Text section -
>> START
ZDMW and Chief Executive Officer, National Disability Insurance Agency (Practice and procedure)
[2025] ARTA 2293
•24 October 2025
ZDMW and Chief Executive Officer, National Disability Insurance Agency (Practice and procedure) [2025] ARTA 2293 (24 October 2025)
Applicant/s: ZDMW
Respondent: Chief Executive Officer, National Disability Insurance Agency
Tribunal Number: 2024/9763
Tribunal: General Member A Colvin
Place:Brisbane
Date:24 October 2025
Decision:The application for an order under subsection 32(2) of the Administrative Review Tribunal Act 2024 is dismissed.
..................SGD..................
General Member A Colvin
Catchwords
NATIONAL DISABILITY INSURANCE SCHEME – practice and procedure – application for stay of reviewable decision – subsection 32(2) of the Administrative Review Tribunal Act 2024 – deemed refusal to vary plan – remittal – preparation of new plan – stay refused
Legislation
Administrative Review Tribunal Act 2024 (Cth)
National Disability Insurance Scheme Act 2013 (Cth)
>> END
Extracted material -
>> START
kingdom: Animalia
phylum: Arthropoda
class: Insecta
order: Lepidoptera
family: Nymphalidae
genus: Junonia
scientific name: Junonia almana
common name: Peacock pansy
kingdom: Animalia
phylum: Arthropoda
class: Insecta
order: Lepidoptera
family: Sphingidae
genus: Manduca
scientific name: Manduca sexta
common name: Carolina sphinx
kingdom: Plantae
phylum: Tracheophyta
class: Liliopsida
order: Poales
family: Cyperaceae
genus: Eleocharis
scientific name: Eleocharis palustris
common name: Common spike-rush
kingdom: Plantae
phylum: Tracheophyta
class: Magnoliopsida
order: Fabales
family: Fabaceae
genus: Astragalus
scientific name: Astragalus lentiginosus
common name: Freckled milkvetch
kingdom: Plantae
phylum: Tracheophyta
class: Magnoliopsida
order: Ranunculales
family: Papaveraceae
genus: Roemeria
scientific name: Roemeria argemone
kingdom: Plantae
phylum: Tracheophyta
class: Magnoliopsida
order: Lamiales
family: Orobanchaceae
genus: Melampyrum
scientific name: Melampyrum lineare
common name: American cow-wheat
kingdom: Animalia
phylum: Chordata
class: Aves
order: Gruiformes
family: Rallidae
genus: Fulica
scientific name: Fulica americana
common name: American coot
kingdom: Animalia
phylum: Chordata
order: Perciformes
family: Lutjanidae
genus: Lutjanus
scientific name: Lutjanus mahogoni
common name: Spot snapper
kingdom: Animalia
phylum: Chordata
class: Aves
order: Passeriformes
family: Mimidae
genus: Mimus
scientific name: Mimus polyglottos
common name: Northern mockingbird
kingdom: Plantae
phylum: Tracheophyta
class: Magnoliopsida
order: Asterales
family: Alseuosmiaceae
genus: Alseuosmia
>> END
The task - Reproduce the part of the tribunal decision header that opens with the words containing "Applicant/s: ZDMW" and closes with "Act 2013 (Cth)".

Task output -
Applicant/s: ZDMW
Respondent: Chief Executive Officer, National Disability Insurance Agency
Tribunal Number: 2024/9763
Tribunal: General Member A Colvin
Place:Brisbane
Date:24 October 2025
Decision:The application for an order under subsection 32(2) of the Administrative Review Tribunal Act 2024 is dismissed.
..................SGD..................
General Member A Colvin
Catchwords
NATIONAL DISABILITY INSURANCE SCHEME – practice and procedure – application for stay of reviewable decision – subsection 32(2) of the Administrative Review Tribunal Act 2024 – deemed refusal to vary plan – remittal – preparation of new plan – stay refused
Legislation
Administrative Review Tribunal Act 2024 (Cth)
National Disability Insurance Scheme Act 2013 (Cth)